You don't need a connection to join, and any man over 21 can apply for membership. Because Freemasons put such importance on being law-abiding citizens, applicants will need to go through a background check and a criminal record check.
Applicants who pass that process will be visited by three Freemasons, who will try to gauge their character through a series of interviews. They may speak to family, too. Lodge members then take a vote on the applicant's admission, and undergo an initiation rite that is imbued with symbolism.
"It's almost like getting a job at Wal-Mart," Daniels said.
Not everyone makes the cut. And about once or twice a year, a Freemason in Ontario is kicked out of the organization for bad behaviour, a delicate procedure that Daniels oversees.
Local Masons include Christians, Jews and Muslims, and the whole spectrum of trades and professions, he said. The only religious questions applicants are asked is: "Do you believe in a greater power than yourself?"
The draw, Daniels said, is the character-building lessons and mentorship offered by an organization that has been around for more than 300 years. Masons call each other brother - and live by a code of fraternity and equality that overrides everything else, Daniels said. That appeals to many men, he said.
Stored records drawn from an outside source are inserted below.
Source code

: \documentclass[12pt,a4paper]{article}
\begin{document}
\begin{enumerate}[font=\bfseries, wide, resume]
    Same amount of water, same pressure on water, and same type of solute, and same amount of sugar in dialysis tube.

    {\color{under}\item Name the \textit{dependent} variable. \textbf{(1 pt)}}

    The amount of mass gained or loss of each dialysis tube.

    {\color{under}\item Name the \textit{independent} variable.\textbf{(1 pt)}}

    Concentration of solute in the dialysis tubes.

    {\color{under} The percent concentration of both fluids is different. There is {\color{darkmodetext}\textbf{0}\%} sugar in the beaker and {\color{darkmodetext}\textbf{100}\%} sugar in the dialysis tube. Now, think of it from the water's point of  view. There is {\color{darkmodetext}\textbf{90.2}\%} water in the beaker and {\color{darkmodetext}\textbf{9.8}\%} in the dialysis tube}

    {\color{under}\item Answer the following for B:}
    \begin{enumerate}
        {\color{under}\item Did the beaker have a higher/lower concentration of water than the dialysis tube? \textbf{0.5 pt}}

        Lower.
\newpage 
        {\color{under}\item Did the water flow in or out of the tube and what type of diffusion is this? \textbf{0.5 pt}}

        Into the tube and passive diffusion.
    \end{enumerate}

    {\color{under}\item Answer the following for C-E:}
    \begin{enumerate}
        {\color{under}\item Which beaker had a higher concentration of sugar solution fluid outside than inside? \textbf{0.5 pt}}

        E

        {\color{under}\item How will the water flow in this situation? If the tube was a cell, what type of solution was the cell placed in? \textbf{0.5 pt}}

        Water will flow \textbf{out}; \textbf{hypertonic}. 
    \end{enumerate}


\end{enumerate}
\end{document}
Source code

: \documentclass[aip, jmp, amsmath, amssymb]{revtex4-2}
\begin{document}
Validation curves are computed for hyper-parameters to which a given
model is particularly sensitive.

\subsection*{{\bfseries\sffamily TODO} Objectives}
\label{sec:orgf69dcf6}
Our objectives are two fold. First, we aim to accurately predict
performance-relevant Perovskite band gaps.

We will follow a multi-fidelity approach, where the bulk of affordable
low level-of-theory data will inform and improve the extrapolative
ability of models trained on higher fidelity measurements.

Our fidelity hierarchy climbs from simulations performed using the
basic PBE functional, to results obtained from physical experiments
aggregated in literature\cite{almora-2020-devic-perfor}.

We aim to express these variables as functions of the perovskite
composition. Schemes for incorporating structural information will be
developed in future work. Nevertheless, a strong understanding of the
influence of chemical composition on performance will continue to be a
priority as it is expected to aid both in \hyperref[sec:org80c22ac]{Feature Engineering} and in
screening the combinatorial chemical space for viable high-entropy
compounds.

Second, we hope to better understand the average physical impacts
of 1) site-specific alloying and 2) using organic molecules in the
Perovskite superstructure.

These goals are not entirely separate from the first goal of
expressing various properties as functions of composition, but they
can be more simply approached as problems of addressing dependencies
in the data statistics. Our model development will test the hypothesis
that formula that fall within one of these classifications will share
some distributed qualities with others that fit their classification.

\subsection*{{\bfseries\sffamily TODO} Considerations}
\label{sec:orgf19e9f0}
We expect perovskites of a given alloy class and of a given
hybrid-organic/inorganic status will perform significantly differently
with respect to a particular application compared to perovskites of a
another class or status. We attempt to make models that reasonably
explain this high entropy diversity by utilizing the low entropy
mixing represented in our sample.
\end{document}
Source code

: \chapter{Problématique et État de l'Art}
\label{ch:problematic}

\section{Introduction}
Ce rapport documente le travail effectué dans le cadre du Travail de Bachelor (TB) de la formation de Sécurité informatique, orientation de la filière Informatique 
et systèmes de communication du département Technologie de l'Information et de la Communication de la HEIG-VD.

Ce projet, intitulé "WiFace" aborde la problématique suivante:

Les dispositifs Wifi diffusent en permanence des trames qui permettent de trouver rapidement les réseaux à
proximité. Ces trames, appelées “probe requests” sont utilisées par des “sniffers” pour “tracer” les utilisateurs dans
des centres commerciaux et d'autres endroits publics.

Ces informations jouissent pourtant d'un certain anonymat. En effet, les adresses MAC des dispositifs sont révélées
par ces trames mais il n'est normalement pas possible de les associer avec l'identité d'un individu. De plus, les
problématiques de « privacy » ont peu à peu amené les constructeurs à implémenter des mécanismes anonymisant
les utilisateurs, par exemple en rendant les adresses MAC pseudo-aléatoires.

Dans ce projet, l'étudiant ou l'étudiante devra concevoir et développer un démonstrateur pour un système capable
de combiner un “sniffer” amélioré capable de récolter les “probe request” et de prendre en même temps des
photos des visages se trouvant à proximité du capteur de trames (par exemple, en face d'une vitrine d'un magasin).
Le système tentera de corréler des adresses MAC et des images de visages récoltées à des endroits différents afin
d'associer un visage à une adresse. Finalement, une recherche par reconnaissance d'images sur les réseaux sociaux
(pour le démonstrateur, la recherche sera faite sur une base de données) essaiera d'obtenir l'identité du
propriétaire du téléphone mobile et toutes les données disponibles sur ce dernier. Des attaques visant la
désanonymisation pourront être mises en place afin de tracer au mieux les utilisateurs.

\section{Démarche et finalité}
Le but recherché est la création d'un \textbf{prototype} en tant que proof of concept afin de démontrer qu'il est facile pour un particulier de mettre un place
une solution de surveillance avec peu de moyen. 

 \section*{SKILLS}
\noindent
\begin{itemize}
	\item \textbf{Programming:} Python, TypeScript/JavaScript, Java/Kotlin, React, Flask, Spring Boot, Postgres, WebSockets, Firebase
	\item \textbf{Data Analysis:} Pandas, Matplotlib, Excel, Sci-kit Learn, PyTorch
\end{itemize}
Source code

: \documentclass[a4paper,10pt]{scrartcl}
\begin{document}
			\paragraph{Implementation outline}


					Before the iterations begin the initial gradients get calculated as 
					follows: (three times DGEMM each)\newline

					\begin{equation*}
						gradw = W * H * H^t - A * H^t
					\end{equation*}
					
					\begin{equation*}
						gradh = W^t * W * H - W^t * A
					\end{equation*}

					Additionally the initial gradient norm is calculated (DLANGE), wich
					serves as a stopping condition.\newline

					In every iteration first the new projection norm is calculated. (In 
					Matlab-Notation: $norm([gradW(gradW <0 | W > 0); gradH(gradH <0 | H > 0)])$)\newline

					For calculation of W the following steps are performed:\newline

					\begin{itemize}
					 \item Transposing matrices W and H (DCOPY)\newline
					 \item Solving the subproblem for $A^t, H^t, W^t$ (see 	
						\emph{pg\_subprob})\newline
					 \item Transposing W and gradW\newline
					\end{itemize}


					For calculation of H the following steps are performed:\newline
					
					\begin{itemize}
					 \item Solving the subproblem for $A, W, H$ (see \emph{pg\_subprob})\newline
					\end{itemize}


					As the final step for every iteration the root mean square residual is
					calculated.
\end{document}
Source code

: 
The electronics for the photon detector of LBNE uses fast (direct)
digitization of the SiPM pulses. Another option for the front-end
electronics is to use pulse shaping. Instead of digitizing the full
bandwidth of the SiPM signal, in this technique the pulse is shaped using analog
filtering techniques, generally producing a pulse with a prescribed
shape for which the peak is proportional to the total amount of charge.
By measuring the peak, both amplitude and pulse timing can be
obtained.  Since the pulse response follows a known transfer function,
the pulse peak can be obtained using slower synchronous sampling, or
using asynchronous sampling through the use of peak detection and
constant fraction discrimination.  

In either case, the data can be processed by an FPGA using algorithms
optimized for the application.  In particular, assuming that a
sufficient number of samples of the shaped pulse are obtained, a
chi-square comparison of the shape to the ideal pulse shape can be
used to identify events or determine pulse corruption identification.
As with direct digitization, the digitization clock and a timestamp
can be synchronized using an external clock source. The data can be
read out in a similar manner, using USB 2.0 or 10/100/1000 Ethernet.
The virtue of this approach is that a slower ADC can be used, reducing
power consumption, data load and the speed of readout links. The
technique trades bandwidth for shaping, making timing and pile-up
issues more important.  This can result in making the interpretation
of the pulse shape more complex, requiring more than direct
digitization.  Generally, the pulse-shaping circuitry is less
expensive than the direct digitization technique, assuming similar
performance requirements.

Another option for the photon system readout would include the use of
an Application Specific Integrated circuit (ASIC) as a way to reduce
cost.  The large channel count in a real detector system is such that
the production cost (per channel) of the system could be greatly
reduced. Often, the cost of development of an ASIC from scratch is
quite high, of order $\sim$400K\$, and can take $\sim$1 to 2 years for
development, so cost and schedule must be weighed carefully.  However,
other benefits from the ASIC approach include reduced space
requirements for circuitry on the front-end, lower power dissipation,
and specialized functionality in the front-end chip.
"Where else does a young man look today for role models, stability and trustworthiness?" he said. "The old trustworthiness of another man, that's something we cherish."
With an emphasis on gentlemanly behaviour and being a good citizen, Freemasons offer members strict moral principles in a morally deprived society, Daniels said. And if that makes Freemasons old-fashioned, so be it, he said.
"You're darn right we're out of step with modern society," he said.